### [ASSIGNMENT]
Give the number of lines in the data below where the word "images" appears, and nothing besides.

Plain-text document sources
----------------

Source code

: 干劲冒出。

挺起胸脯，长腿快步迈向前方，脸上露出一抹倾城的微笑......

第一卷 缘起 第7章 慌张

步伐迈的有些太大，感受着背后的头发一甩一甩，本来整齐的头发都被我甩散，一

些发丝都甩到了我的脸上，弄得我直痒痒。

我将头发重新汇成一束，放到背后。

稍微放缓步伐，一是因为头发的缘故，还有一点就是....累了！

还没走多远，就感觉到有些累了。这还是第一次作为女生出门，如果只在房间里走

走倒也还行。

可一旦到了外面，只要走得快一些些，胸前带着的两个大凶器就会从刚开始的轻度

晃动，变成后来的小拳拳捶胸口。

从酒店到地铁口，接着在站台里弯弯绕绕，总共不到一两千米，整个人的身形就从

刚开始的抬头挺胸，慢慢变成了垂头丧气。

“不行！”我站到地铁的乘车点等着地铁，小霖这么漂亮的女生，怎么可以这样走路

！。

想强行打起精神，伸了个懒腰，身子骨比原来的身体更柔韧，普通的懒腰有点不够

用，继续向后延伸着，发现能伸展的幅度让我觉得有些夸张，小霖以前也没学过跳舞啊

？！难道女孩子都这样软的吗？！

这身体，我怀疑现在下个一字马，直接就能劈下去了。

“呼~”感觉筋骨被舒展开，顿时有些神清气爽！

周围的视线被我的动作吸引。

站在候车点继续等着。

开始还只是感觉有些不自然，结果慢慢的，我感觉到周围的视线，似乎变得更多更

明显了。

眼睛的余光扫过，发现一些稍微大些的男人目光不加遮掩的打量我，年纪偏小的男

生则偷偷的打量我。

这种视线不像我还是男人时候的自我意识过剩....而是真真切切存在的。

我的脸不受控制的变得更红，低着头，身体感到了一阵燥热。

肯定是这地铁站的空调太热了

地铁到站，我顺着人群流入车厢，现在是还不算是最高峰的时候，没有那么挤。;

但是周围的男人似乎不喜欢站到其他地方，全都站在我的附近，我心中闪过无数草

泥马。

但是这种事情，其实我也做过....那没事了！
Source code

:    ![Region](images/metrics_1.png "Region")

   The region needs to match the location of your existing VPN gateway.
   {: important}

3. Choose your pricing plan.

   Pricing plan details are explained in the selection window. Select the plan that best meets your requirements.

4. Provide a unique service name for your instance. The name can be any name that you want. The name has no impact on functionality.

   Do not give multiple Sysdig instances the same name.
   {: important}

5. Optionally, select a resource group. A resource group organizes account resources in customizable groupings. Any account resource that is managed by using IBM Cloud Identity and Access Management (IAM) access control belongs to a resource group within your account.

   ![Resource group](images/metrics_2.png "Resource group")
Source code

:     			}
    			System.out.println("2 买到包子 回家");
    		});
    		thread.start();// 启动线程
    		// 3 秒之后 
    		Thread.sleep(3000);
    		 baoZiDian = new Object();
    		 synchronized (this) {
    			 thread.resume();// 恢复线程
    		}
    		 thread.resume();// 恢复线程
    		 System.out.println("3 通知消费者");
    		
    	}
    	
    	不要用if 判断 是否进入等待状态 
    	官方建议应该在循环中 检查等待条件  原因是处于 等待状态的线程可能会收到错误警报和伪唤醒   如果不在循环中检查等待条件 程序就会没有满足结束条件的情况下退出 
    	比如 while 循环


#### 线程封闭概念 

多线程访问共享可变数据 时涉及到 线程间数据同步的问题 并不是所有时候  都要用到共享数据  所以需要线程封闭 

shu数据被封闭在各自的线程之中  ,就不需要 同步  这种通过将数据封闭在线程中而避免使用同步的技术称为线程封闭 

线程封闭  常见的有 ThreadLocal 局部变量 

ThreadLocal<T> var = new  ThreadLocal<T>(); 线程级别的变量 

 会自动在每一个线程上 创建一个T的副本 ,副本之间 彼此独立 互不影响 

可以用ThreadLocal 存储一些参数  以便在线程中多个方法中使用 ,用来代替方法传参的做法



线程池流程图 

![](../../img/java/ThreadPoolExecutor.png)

----------------

### [REPLY TO THE EXERCISE]
2